I took a walk-through of the gardens today, and they looked typically like they should in January, with a couple of green exceptions, due to the unseasonably warm weather we've had. Most things are naked and brown. Some are noticeably absent altogether. If it weren't for the plant markers, I wouldn't know where some of them are at all.
The tulips, daffodils, lilies, and alliums are deep in the cold, dark earth gathering strength for their burst of color in a few months. Some of them, like the tulips and daffodils, need the prolonged cold of winter to elicit the biochemical action that makes them bloom. When I'm lamenting that I can't grow tropicals outside year-round here, the Floridians are wishing they could grow tulips the same way.

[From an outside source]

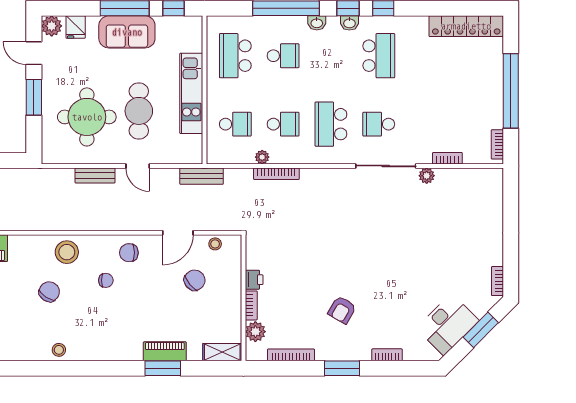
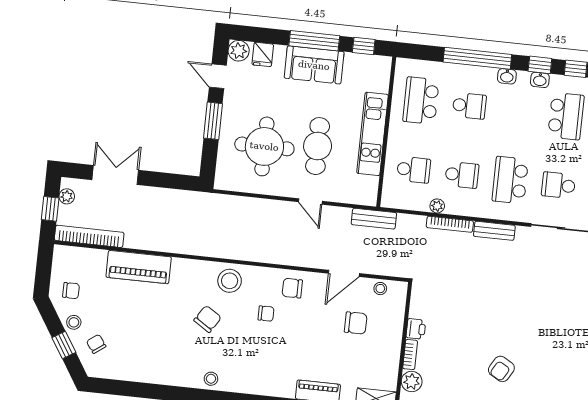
bench: (95, 175) -> (494, 231), moved
chair: (195, 280) -> (356, 323), turned 39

When everything's green and lush and pretty, you can't see most of my plant markers. I don't want them to be conspicuous, so I tuck them in out of the way, but I want them to be available so if I forget what the cultivar is, I have it right there. I tried the copper markers first, but last winter taught me that those aren't very lasting. The copper doesn't deteriorate so much, but they don't stay wrapped around the frame very well. I was constantly looking for wayward labels and reattaching them.
This year, I got the vertical zinc-coated hairpin ones. They're better made and while they're a bit larger, I can still hide them among the foliage. I was able to find them at Organic Growers Supply for an economical price. I use my Dymo Label Maker to make the labels and stick those on the face of the marker.
Seeing all the plant markers standing at attention reminded me of the cemetery down the road. Oriental Lily 'Muscadet' is buried here. The 'Ice Stick' Tulips are there. Just as the plants and bulbs are resting and waiting for the day when their creator will awaken them to shine in all their glorious beauty, we too have faith that we will be raised one day and live in God's Eternal Garden of Eden.